Problem to work on
Collect every line in the entries below that contains the string "slice", treating uppercase and lowercase as different.

Data shown START

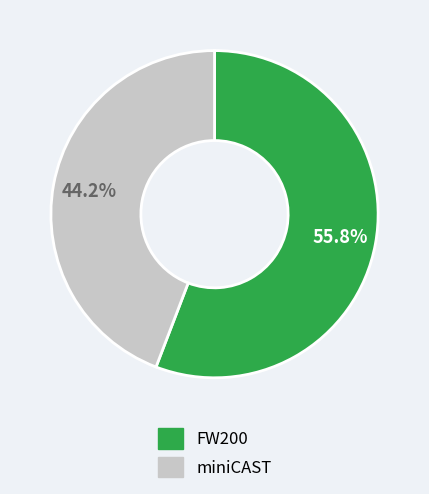

What is the majority slice?

FW200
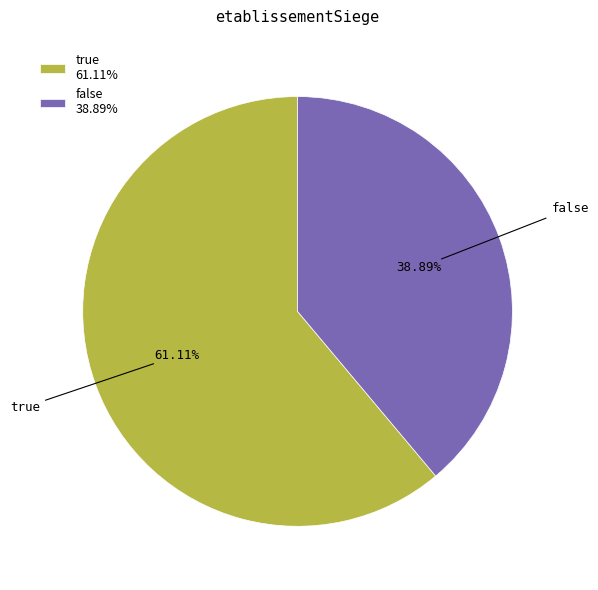

To the nearest percent, what is the difference between the false and true slice percentages?

22%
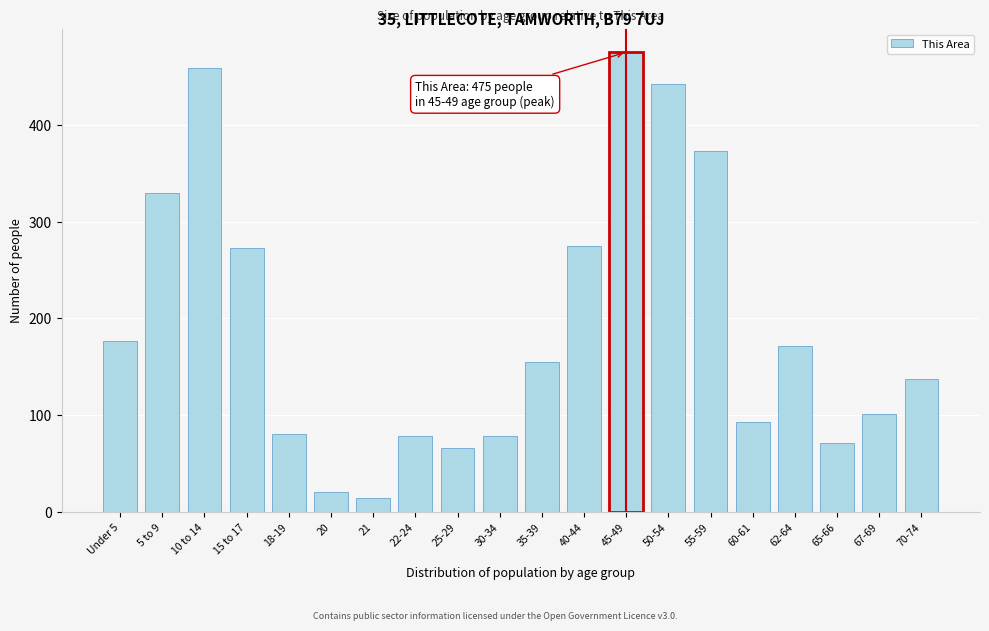

Reading left to right, what are all the values shown in this chart?

Under 5=177	5 to 9=330	10 to 14=459	15 to 17=273	18-19=81	20=21	21=15	22-24=79	25-29=66	30-34=79	35-39=155	40-44=275	45-49=475	50-54=442	55-59=373	60-61=93	62-64=172	65-66=71	67-69=101	70-74=137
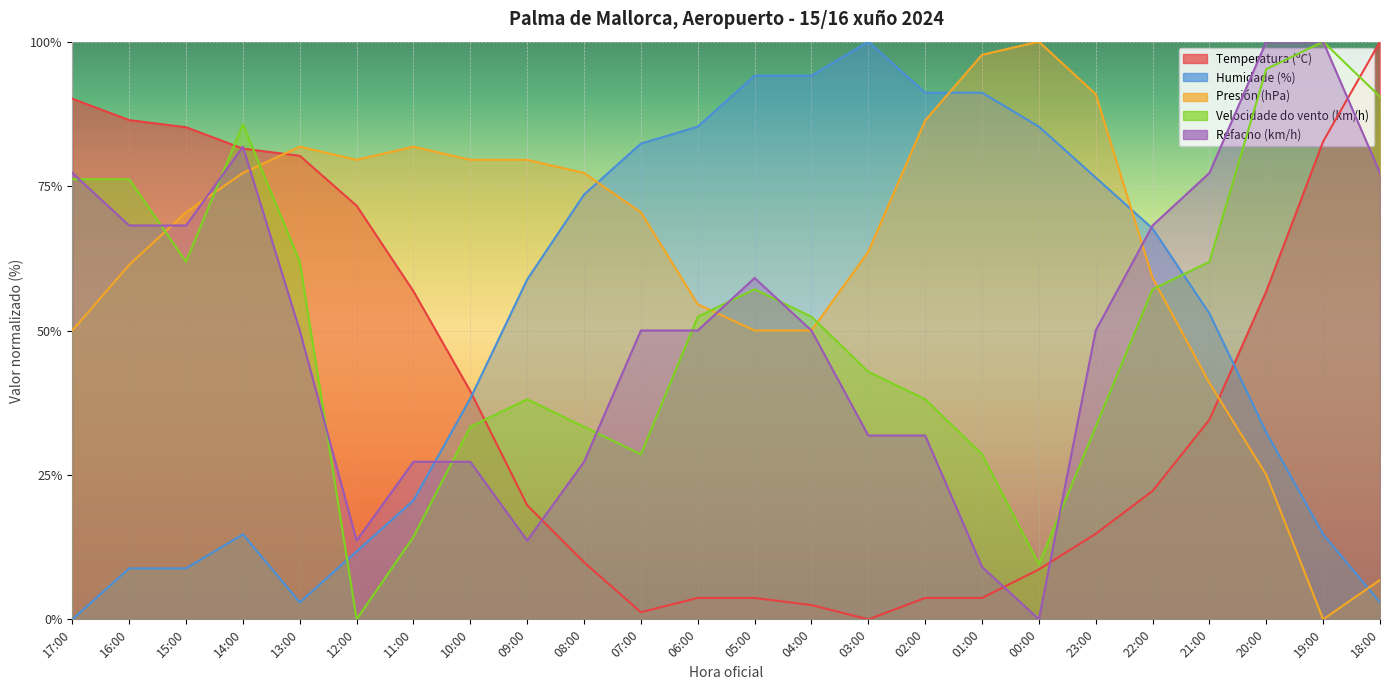

List the labels in order of Temperatura (ºC) value, smallest first.

03:00, 07:00, 04:00, 06:00, 05:00, 02:00, 01:00, 00:00, 08:00, 23:00, 09:00, 22:00, 21:00, 10:00, 11:00, 20:00, 12:00, 13:00, 14:00, 19:00, 15:00, 16:00, 17:00, 18:00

Data shown END

Output for this task
What is the majority slice?
To the nearest percent, what is the difference between the false and true slice percentages?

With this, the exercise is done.